** begin **

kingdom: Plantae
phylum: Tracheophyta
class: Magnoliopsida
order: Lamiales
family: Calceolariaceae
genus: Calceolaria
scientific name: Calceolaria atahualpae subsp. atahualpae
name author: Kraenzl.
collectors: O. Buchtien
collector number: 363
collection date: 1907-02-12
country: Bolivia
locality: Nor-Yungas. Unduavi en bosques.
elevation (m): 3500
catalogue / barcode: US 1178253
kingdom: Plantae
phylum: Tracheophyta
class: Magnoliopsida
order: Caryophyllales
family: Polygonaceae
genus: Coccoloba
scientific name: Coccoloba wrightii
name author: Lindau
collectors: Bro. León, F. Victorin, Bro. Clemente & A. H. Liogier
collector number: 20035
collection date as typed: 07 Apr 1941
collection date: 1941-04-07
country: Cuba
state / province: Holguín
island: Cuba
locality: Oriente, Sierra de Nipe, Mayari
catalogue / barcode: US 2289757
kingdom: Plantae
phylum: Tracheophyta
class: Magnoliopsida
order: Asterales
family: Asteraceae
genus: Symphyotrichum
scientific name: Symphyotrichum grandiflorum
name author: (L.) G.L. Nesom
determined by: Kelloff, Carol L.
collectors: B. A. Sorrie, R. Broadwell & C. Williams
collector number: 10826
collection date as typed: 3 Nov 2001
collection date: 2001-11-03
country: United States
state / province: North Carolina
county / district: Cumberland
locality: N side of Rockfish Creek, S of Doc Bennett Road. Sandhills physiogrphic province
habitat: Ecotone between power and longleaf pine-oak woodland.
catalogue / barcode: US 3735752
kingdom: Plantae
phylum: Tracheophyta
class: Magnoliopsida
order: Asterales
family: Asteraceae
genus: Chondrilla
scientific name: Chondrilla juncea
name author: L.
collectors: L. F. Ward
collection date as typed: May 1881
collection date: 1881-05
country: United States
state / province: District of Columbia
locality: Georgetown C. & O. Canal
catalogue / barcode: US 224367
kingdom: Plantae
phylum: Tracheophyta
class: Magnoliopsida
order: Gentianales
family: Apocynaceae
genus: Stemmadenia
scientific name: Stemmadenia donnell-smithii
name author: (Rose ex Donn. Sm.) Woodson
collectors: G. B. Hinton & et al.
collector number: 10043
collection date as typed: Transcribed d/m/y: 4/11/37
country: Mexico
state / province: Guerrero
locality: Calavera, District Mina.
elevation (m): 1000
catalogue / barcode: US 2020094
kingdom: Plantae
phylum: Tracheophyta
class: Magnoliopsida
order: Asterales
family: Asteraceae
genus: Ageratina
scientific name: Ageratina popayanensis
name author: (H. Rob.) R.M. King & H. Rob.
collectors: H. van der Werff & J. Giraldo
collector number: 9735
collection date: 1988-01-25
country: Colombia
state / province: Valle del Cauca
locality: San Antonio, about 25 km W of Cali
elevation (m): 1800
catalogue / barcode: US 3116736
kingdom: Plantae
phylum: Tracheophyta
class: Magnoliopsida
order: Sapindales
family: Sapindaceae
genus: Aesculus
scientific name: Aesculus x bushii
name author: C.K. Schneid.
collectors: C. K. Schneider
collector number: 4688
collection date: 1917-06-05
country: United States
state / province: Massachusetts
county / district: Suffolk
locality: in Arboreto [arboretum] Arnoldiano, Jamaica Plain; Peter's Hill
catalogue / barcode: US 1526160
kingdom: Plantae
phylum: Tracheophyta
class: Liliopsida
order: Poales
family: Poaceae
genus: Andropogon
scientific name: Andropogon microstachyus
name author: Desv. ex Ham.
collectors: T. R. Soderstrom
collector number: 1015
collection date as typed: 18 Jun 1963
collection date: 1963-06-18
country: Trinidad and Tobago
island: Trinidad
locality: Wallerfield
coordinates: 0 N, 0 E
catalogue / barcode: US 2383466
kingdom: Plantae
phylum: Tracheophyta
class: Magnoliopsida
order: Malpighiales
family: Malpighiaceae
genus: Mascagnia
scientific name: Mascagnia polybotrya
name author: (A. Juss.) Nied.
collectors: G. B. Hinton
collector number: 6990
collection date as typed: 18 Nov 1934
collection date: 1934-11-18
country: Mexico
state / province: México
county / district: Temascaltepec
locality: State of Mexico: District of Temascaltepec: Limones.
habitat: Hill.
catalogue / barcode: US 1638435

** end **

Convert every line of the entries above into a Markdown table with two columns, Row and Line. Number the rows in order and leave out any blank lines.

## Result of this task
| Row | Line |
|---|---|
| 1 | kingdom: Plantae |
| 2 | phylum: Tracheophyta |
| 3 | class: Magnoliopsida |
| 4 | order: Lamiales |
| 5 | family: Calceolariaceae |
| 6 | genus: Calceolaria |
| 7 | scientific name: Calceolaria atahualpae subsp. atahualpae |
| 8 | name author: Kraenzl. |
| 9 | collectors: O. Buchtien |
| 10 | collector number: 363 |
| 11 | collection date: 1907-02-12 |
| 12 | country: Bolivia |
| 13 | locality: Nor-Yungas. Unduavi en bosques. |
| 14 | elevation (m): 3500 |
| 15 | catalogue / barcode: US 1178253 |
| 16 | kingdom: Plantae |
| 17 | phylum: Tracheophyta |
| 18 | class: Magnoliopsida |
| 19 | order: Caryophyllales |
| 20 | family: Polygonaceae |
| 21 | genus: Coccoloba |
| 22 | scientific name: Coccoloba wrightii |
| 23 | name author: Lindau |
| 24 | collectors: Bro. León, F. Victorin, Bro. Clemente & A. H. Liogier |
| 25 | collector number: 20035 |
| 26 | collection date as typed: 07 Apr 1941 |
| 27 | collection date: 1941-04-07 |
| 28 | country: Cuba |
| 29 | state / province: Holguín |
| 30 | island: Cuba |
| 31 | locality: Oriente, Sierra de Nipe, Mayari |
| 32 | catalogue / barcode: US 2289757 |
| 33 | kingdom: Plantae |
| 34 | phylum: Tracheophyta |
| 35 | class: Magnoliopsida |
| 36 | order: Asterales |
| 37 | family: Asteraceae |
| 38 | genus: Symphyotrichum |
| 39 | scientific name: Symphyotrichum grandiflorum |
| 40 | name author: (L.) G.L. Nesom |
| 41 | determined by: Kelloff, Carol L. |
| 42 | collectors: B. A. Sorrie, R. Broadwell & C. Williams |
| 43 | collector number: 10826 |
| 44 | collection date as typed: 3 Nov 2001 |
| 45 | collection date: 2001-11-03 |
| 46 | country: United States |
| 47 | state / province: North Carolina |
| 48 | county / district: Cumberland |
| 49 | locality: N side of Rockfish Creek, S of Doc Bennett Road. Sandhills physiogrphic province |
| 50 | habitat: Ecotone between power and longleaf pine-oak woodland. |
| 51 | catalogue / barcode: US 3735752 |
| 52 | kingdom: Plantae |
| 53 | phylum: Tracheophyta |
| 54 | class: Magnoliopsida |
| 55 | order: Asterales |
| 56 | family: Asteraceae |
| 57 | genus: Chondrilla |
| 58 | scientific name: Chondrilla juncea |
| 59 | name author: L. |
| 60 | collectors: L. F. Ward |
| 61 | collection date as typed: May 1881 |
| 62 | collection date: 1881-05 |
| 63 | country: United States |
| 64 | state / province: District of Columbia |
| 65 | locality: Georgetown C. & O. Canal |
| 66 | catalogue / barcode: US 224367 |
| 67 | kingdom: Plantae |
| 68 | phylum: Tracheophyta |
| 69 | class: Magnoliopsida |
| 70 | order: Gentianales |
| 71 | family: Apocynaceae |
| 72 | genus: Stemmadenia |
| 73 | scientific name: Stemmadenia donnell-smithii |
| 74 | name author: (Rose ex Donn. Sm.) Woodson |
| 75 | collectors: G. B. Hinton & et al. |
| 76 | collector number: 10043 |
| 77 | collection date as typed: Transcribed d/m/y: 4/11/37 |
| 78 | country: Mexico |
| 79 | state / province: Guerrero |
| 80 | locality: Calavera, District Mina. |
| 81 | elevation (m): 1000 |
| 82 | catalogue / barcode: US 2020094 |
| 83 | kingdom: Plantae |
| 84 | phylum: Tracheophyta |
| 85 | class: Magnoliopsida |
| 86 | order: Asterales |
| 87 | family: Asteraceae |
| 88 | genus: Ageratina |
| 89 | scientific name: Ageratina popayanensis |
| 90 | name author: (H. Rob.) R.M. King & H. Rob. |
| 91 | collectors: H. van der Werff & J. Giraldo |
| 92 | collector number: 9735 |
| 93 | collection date: 1988-01-25 |
| 94 | country: Colombia |
| 95 | state / province: Valle del Cauca |
| 96 | locality: San Antonio, about 25 km W of Cali |
| 97 | elevation (m): 1800 |
| 98 | catalogue / barcode: US 3116736 |
| 99 | kingdom: Plantae |
| 100 | phylum: Tracheophyta |
| 101 | class: Magnoliopsida |
| 102 | order: Sapindales |
| 103 | family: Sapindaceae |
| 104 | genus: Aesculus |
| 105 | scientific name: Aesculus x bushii |
| 106 | name author: C.K. Schneid. |
| 107 | collectors: C. K. Schneider |
| 108 | collector number: 4688 |
| 109 | collection date: 1917-06-05 |
| 110 | country: United States |
| 111 | state / province: Massachusetts |
| 112 | county / district: Suffolk |
| 113 | locality: in Arboreto [arboretum] Arnoldiano, Jamaica Plain; Peter's Hill |
| 114 | catalogue / barcode: US 1526160 |
| 115 | kingdom: Plantae |
| 116 | phylum: Tracheophyta |
| 117 | class: Liliopsida |
| 118 | order: Poales |
| 119 | family: Poaceae |
| 120 | genus: Andropogon |
| 121 | scientific name: Andropogon microstachyus |
| 122 | name author: Desv. ex Ham. |
| 123 | collectors: T. R. Soderstrom |
| 124 | collector number: 1015 |
| 125 | collection date as typed: 18 Jun 1963 |
| 126 | collection date: 1963-06-18 |
| 127 | country: Trinidad and Tobago |
| 128 | island: Trinidad |
| 129 | locality: Wallerfield |
| 130 | coordinates: 0 N, 0 E |
| 131 | catalogue / barcode: US 2383466 |
| 132 | kingdom: Plantae |
| 133 | phylum: Tracheophyta |
| 134 | class: Magnoliopsida |
| 135 | order: Malpighiales |
| 136 | family: Malpighiaceae |
| 137 | genus: Mascagnia |
| 138 | scientific name: Mascagnia polybotrya |
| 139 | name author: (A. Juss.) Nied. |
| 140 | collectors: G. B. Hinton |
| 141 | collector number: 6990 |
| 142 | collection date as typed: 18 Nov 1934 |
| 143 | collection date: 1934-11-18 |
| 144 | country: Mexico |
| 145 | state / province: México |
| 146 | county / district: Temascaltepec |
| 147 | locality: State of Mexico: District of Temascaltepec: Limones. |
| 148 | habitat: Hill. |
| 149 | catalogue / barcode: US 1638435 |